Monday, February 12, 2007

The kinfolk are here! ! !

My "baby" brother Patrick and his wife LaRae arrived in San Antonio yesterday. Yippee! Finally I have blood kin living in this city!

They took an unusual route to get here from Pocatello, Idaho. Or at least so I tho't. (Patrick tells me that they used Mapquest to set up their itinerary.) They dropped down south thru Utah, then spent their first nite in Farmington, New Mexico. Then they proceeded south thru NM to El Paso, Texas, and hit IH Ten east to Fort Stockton, where they spent their second nite, Saturday. By the time I got home from church mid-afternoon on Sunday and called LaRae's cell phone number, the couple was ALREADY in San Antonio! Now, I was under the impression that Ft. Stockton was close to El Paso and thus about 500 miles from here.

So I asked, "What did y'all do, fly?" But then, when I consulted my Texas road map I discovered that Ft. Stockton is not much more than 300 miles west of S.A. and really little more than half way to El Paso.

So much for my intuitive knowledge of the vastness of the Lone Star State!

Anyway, after I gave Patrick and LaRae a couple hours to deal with arrival tasks and settle into their motel room, we got together and went to have supper at Jim's Restaurant #1. This is the Jim's that was my final Jim's at which to wait tables. It happens to be near the motel where the couple is staying.

When Patrick and LaRae showed up at my efficiency to pick me up, I was rather surprised that Patrick wasn't THAT much taller than me. I had remembered him being close to six feet tall, but he's 5' 9", or not more than 3 inches taller than me. As for LaRae, the sister-in-law I had never met, she turned out to be a pleasant lady with dark, curly, fairly short hair. Both of them wore letterman's jackets, with US Army on the back. Patrick also sported a well-kept brown cowboy hat. (I say "well-kept" because he told me that he'd had it over a year and yet it was in great shape.)

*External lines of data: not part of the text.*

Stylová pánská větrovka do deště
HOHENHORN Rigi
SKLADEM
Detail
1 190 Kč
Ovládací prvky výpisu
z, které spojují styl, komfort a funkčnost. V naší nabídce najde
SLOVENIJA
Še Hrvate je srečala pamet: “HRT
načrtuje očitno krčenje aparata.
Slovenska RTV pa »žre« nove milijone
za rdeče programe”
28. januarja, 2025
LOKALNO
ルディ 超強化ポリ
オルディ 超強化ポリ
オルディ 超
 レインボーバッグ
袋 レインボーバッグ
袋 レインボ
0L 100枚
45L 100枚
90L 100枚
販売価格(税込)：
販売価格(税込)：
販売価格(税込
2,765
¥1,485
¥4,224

Patrick had two items for me from Dad, back in Boise -- boxes of Idaho Spud Bar candies. Yum, yum! It was fun to chat with the two new arrivals. Patrick had resided in San Antonio before, upon entering the US Army the first time, to be a medic. LaRae, on the other hand was experiencing the Alamo City for the first time, and from her remarks I could tell that she was suffering a sort of "culture shock" very similar to my first entry into Texas (mine being in Fort Worth in 1976). LaRae was raised in tiny Preston, Idaho, and I'm sure Pocatello is the largest city she's lived in 'til now.

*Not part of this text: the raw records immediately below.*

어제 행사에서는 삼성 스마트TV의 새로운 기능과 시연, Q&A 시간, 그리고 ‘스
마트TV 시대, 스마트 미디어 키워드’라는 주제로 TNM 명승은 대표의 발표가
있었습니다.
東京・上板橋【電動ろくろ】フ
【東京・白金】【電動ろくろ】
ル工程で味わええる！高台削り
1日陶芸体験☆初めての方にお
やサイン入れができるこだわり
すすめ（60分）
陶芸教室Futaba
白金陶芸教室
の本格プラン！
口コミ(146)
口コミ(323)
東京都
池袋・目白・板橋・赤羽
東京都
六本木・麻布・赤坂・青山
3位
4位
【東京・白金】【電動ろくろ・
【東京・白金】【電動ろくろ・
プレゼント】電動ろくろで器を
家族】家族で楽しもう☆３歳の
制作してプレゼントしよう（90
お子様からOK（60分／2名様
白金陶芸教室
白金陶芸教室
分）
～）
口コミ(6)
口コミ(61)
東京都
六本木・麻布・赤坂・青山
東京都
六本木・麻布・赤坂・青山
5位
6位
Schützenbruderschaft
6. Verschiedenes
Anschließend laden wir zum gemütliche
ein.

When Patrick was here before, it was from August to December, and he remembers seeing the Christmas decorations on el Paseo del Río, the Riverwalk, which he visited more than once during those months. But as I told him, he missed out on the BEST of S.A.'s annual shindigs. The Rodeo (running its final week right now), the Texas Folklife Festival, and of course Fiesta.

Boy, am I gonna have FUN showin' them about town! In fact, when they dropped me off back at my room, I assured them that I'd be delighted -- indeed honored -- to serve as their tour guide to San Antonio -- any time!